Auch die Solidarität mit Palästinensern in den Gebieten spielt eine wichtige Rolle für das Verhältnis israelischer Araber zu ihrem Staat. Viele beschuldigen die Regierung, durch ihre Politik gegenüber den Palästinensern die entscheidende Schuld an der heutigen Krisensituation und am palästinensischen Terrorismus zu tragen. Daher habe die israelische Regierung die Terrorakte - auch wenn diese an sich abzulehnen seien - letztendlich sich selbst zuzuschreiben. Äußerungen dieser Art sind auch von Arabern zu hören, die sich bisher als Befürworter jüdisch-arabischer Koexistenz einen Namen gemacht haben.

Um das Zusammenleben ist es ohnehin nicht allzu gut bestellt. Zwar treten Organisationen, die zum Teil bereits seit Jahrzehnten für jüdisch-arabische Verständigung und Zusammenarbeit eintreten, unverändert für Ausgleich und gegenseitiges Kennenlernen ein. Die Aufrufe zu mehr Kontakten verhallen aber größtenteils ungehört: Die Zahl der Menschen, die am jüdisch-arabischen Dialog teilnehmen, ist deutlich niedriger als vor Ausbruch der Konfrontation.
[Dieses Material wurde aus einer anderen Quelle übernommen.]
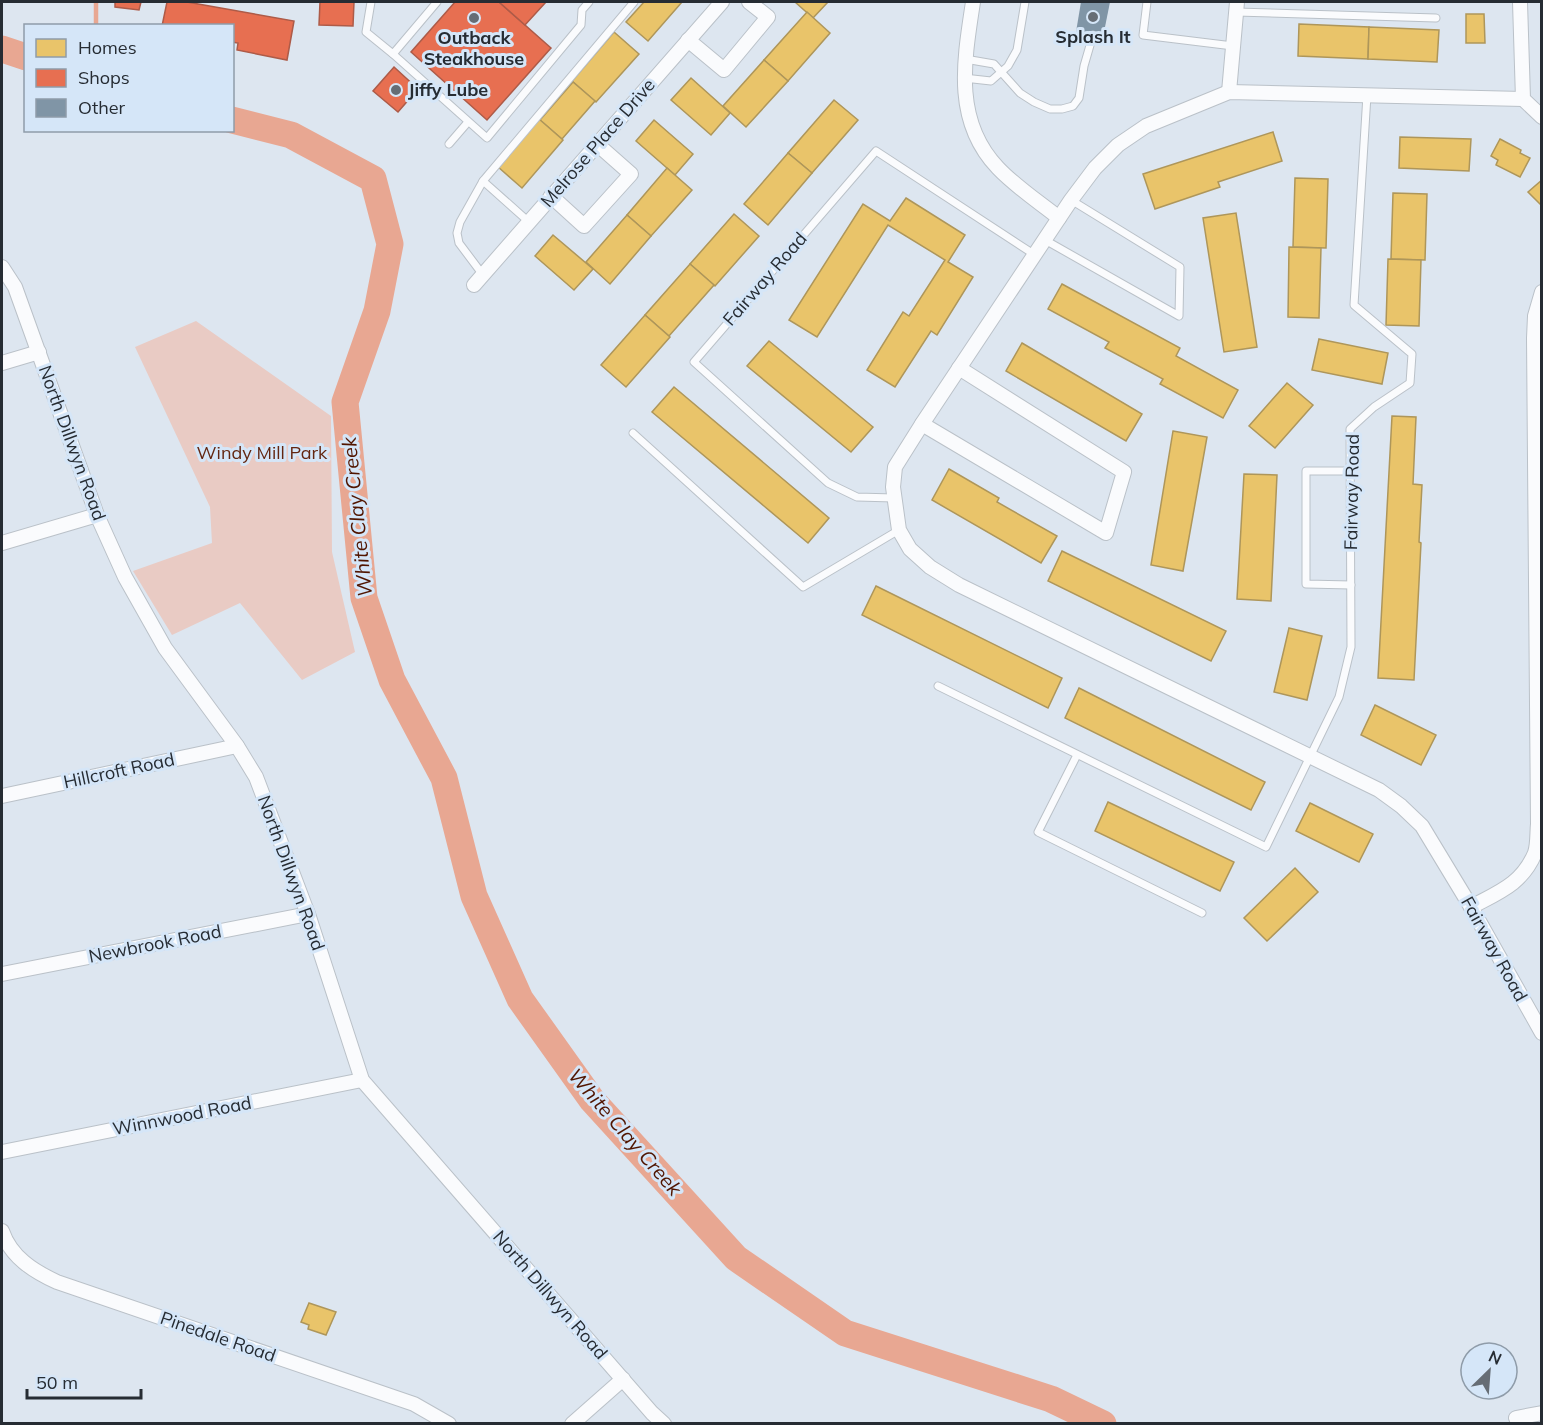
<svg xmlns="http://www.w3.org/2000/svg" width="1543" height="1425" viewBox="0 0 1543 1425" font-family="Mulish,sans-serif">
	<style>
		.green { fill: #e9cbc4 }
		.homes { fill: #e9c46a; stroke: #ae965a; stroke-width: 1.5 }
		.shops { fill: #e76f51; stroke: #ad5b48; stroke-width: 1.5 }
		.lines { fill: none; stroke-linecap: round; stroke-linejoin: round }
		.stream { stroke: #e8a792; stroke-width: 4.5 }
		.river { stroke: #e8a792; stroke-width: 27 }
		.building { fill: #8095a6 }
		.service-casing { stroke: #bac1c8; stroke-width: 9 }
		.minor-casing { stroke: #bac1c8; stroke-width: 16 }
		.service { stroke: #fafbfd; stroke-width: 7 }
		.minor { stroke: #fafbfd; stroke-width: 14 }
		.poi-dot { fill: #666d75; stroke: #d5e6f8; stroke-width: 2 }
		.labels { text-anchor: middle; stroke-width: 6; stroke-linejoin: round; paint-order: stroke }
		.poi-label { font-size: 18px; font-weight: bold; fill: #262c33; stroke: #d5e6f8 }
		.street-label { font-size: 18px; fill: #262c33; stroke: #d5e6f8 }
		.park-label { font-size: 18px; fill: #632610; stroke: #d5e6f8 }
		.water-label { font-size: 20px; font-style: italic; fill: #511500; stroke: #d5e6f8 }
	</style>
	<rect width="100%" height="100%" fill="#dde6f0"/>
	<path class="green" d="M196 321 331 416 332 552 355 652 302 680 240 603 172 635 133 571 212 543 210 507 135 347Z"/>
	<g class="homes">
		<path d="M644 2H682L648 41 626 22Z"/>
		<path d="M795 2H828L813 18Z"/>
		<path d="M807 12 830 33 788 81 764 60Z"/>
		<path d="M1466 14H1484L1485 43H1466Z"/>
		<path d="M1299 24 1369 27 1368 59 1298 56Z"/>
		<path d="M1369 27 1439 30 1437 62 1368 59Z"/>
		<path d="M614 32 639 54 596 102 572 81Z"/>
		<path d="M764 60 788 81 746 127 723 106Z"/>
		<path d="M691 78 730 113 711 135 671 100Z"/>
		<path d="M573 82 595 101 562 139 540 120Z"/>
		<path d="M834 100 858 120 812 173 788 153Z"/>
		<path d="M539 119 563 140 522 188 497 166Z"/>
		<path d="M654 120 693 154 675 175 636 141Z"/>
		<path d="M1273 132 1282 161 1218 182 1220 187 1155 209 1143 174Z"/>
		<path d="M1400 137 1471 139 1469 171 1399 168Z"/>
		<path d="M1500 139 1521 150 1520 153 1530 158 1520 177 1496 165 1498 160 1491 156Z"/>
		<path d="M788 153 812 173 768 225 744 204Z"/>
		<path d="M667 168 692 190 651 236 627 215Z"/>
		<path d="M1295 178 1328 179 1326 248 1293 247Z"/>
		<path d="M1542 180V206L1528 192Z"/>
		<path d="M1393 193 1427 194 1425 260 1391 259Z"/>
		<path d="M906 198 965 235 948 262 973 277 937 335 931 331 895 387 867 370 903 312 909 316 945 260 888 225 817 337 789 320 863 204 890 221Z"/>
		<path d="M1236 213 1257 347 1224 352 1203 218Z"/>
		<path d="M734 214 759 236 715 286 690 264Z"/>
		<path d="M627 215 651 236 610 284 586 262Z"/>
		<path d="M553 235 593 269 574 290 535 256Z"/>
		<path d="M1289 247 1321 248 1319 318 1288 317Z"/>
		<path d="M1388 259 1421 260 1419 326 1386 325Z"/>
		<path d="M690 264 714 285 669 336 645 315Z"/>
		<path d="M1062 284 1180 348 1176 356 1238 390 1223 418 1160 384 1163 379 1105 348 1109 342 1048 309Z"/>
		<path d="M645 315 670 337 626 387 601 365Z"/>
		<path d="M1319 339 1388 353 1382 384 1312 370Z"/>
		<path d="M769 341 873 427 851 452 747 366Z"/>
		<path d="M1022 343 1142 414 1126 441 1006 371Z"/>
		<path d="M1287 383 1313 405 1275 448 1249 426Z"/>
		<path d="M674 387 829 518 808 543 652 412Z"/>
		<path d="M1392 416 1416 417 1413 484 1422 485 1419 542 1421 543 1414 680 1378 678Z"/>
		<path d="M1173 431 1207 437 1183 571 1151 565Z"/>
		<path d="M949 469 999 498 997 502 1057 536 1041 563 932 500Z"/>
		<path d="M1244 474 1277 475 1271 601 1237 599Z"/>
		<path d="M1062 551 1226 631 1211 661 1048 581Z"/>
		<path d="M876 586 1062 678 1048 708 862 615Z"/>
		<path d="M1289 628 1322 636 1307 700 1274 692Z"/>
		<path d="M1079 688 1265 782 1251 810 1065 718Z"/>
		<path d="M1375 705 1436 735 1421 765 1361 735Z"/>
		<path d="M1108 802 1234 862 1220 891 1095 831Z"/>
		<path d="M1310 803 1373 834 1359 862 1296 831Z"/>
		<path d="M1295 868 1318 892 1267 941 1244 918Z"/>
		<path d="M309 1303 336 1312 326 1335 308 1329 309 1325 301 1322Z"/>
	</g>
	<g class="shops">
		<path d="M115 2H141L139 10 115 7Z"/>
		<path d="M167 2H187L294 21 287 60 237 50 238 43 232 42V26H162Z"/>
		<path d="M320 2H354L353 26 319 25Z"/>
		<path d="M455 2H499L551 48 487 120 411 52Z"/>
		<path d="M499 2H546L525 25Z"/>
		<path d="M394 67 418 89 398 112 373 91Z"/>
	</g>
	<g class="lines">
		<path class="stream" d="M96 26V2"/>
		<g class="river">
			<path d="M2 49 26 57"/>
			<path d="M232 120 291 135 373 179 390 244 377 311 345 402 364 598 392 680 444 778 474 896 520 999 592 1100 736 1258 845 1333 1051 1399 1103 1424"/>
		</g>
	</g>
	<path class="building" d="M1081 2H1110L1103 37 1076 32Z"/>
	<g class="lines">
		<defs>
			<g id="service">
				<path d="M371 2 366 32 393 54 437 2"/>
				<path d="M1147 2 1143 35 1233 46"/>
				<path d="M1236 12 1436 18"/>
				<path d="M393 54 487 138 581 25 582 10 589 2"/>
				<path d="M965 59 994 64 1020 93 1034 102 1050 109H1062L1073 106 1079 98 1084 66 1093 35"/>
				<path d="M964 78 991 81 1008 66 1017 50 1025 2"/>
				<path d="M449 144 468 122"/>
				<path d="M483 181 529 222"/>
				<path d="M1045 240 1179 316 1180 267 1071 200"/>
				<path d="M483 275 459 243 457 233 460 222 483 181 634 2"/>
				<path d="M633 433 803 587 899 530"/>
				<path d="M1350 471H1306V584L1351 585"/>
				<path d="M894 498 857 497 828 483 694 362 876 151 1035 255"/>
				<path d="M938 686 1266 847 1339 697 1351 647 1350 429 1374 407 1410 383 1412 354 1354 305 1367 95"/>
				<path d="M1077 755 1038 832 1202 913"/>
			</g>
			<g id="minor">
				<path d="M973 2C964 61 953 121 998 168 1016 187 1039 202 1059 218"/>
				<path d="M1520 2 1523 99 1542 117"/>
				<path d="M688 40 724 70 768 17 749 2"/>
				<path d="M1229 92 1237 2"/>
				<path d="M1523 99 1229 92 1146 126 1118 145 1095 168 1071 200 922 424 895 467 893 487 899 530 910 549 930 567 959 585 1379 790 1401 806 1422 826 1471 907 1542 1033"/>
				<path d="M551 196 584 226 631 174 597 144"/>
				<path d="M2 267 15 287 97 515 125 577 165 648 237 746 256 777 308 914 362 1080 652 1413 664 1424"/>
				<path d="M474 285 722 2"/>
				<path d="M2 363 39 352"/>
				<path d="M922 424 1106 533 1124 472 959 368"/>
				<path d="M2 543 97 515"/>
				<path d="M2 796 237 746"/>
				<path d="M1471 907C1499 892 1522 884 1535 853 1538 844 1537 833 1538 824L1534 338 1535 316 1542 292"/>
				<path d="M2 974 308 914"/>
				<path d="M2 1152 362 1080"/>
				<path d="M2 1231C11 1257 33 1271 57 1282L414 1404 449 1424"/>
				<path d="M1516 1418 1542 1413"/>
				<path d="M572 1424 623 1379"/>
			</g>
		</defs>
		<use href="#service" class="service-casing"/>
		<use href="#minor" class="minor-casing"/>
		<use href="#service" class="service"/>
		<use href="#minor" class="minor"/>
	</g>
	<g class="poi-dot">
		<circle cx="1093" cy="17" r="6"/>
		<circle cx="474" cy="18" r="6"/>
		<circle cx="396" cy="90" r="6"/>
	</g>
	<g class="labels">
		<g class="poi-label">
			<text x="1093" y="43">Splash It</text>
			<text x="474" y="44">Outback<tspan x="474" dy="21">Steakhouse</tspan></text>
			<text x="408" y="96" text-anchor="start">Jiffy Lube</text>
		</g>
		<g class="street-label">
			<text transform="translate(598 143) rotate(-49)" y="6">Melrose Place Drive</text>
			<text transform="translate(765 279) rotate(-49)" y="6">Fairway Road</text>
			<text transform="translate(72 443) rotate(70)" y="6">North Dillwyn Road</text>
			<text transform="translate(1352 492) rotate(-89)" y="6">Fairway Road</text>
			<text transform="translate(119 771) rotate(-12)" y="6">Hillcroft Road</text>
			<text transform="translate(291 873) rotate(70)" y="6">North Dillwyn Road</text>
			<text transform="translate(155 944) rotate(-11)" y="6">Newbrook Road</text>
			<text transform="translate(1494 949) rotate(61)" y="6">Fairway Road</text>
			<text transform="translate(182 1116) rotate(-11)" y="6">Winnwood Road</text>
			<text transform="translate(550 1295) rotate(49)" y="6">North Dillwyn Road</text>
			<text transform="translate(218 1337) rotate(19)" y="6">Pinedale Road</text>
		</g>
		<g class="park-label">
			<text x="262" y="459">Windy Mill Park</text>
		</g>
		<g class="water-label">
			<text transform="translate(357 517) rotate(-96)" y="7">White Clay Creek</text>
			<text transform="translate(625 1132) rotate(49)" y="7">White Clay Creek</text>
		</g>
	</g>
	<rect width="1543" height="1425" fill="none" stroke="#262c33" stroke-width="6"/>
	<rect x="24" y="24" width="210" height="108" fill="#d5e6f8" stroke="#8f9ca9" stroke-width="1.5"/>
	<rect x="36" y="39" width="30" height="18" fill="#e9c46a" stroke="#8f9ca9" stroke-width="1.5"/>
	<text x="78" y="54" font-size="18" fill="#262c33">Homes</text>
	<rect x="36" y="69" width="30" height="18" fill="#e76f51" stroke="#8f9ca9" stroke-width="1.5"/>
	<text x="78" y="84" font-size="18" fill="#262c33">Shops</text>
	<rect x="36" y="99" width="30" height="18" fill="#8095a6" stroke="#8f9ca9" stroke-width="1.5"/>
	<text x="78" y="114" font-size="18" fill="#262c33">Other</text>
	<g transform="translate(1489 1371) rotate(25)"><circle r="28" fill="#d5e6f8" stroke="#8f9ca9" stroke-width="1.5"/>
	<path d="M0-4.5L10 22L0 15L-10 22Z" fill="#666d75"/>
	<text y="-9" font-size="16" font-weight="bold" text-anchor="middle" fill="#262c33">N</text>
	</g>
	<path d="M27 1389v9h114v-9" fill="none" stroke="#262c33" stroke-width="3"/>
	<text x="36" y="1389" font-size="18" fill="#262c33" stroke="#d5e6f8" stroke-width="4.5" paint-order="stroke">50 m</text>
</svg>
Je länger sich auf beiden Seiten Furcht, Zorn und Entfremdung aufbauen, um so schwieriger wird in Zukunft eine Wiederannäherung sein. Jetzt schon erscheint zumindest einem Teil der Juden wie der Araber ein Zusammenleben als kaum noch möglich wenn nicht gar unerwünscht. So taucht auf jüdischer Seite verstärkt der Vorschlag auf, arabische Ortschaften im israelischen Kernland im Rahmen einer künftigen Regelung an die Palästinenser abzutreten. Der Idee mag sich auch in gemäßigten Kreisen nicht jedermann verschließen. So regte Verkehrsminister Efraim Sneh, einer der führenden Politiker der Arbeiterpartei, vor einigen Wochen an, grenznahe arabische Ortschaften gegen israelische Souveränität über einen Teil der Siedlungen auszutauschen.

Das lehnen Vertreter der arabischen Bevölkerung ab. Stattdessen strebt ein Teil von ihnen weitreichende Autonomie innerhalb des israelischen Staatsverbandes an. Ausdruck eines Wunsches nach mehr Gemeinsamkeit der beiden Volksgruppen ist freilich auch diese Vorstellung nicht.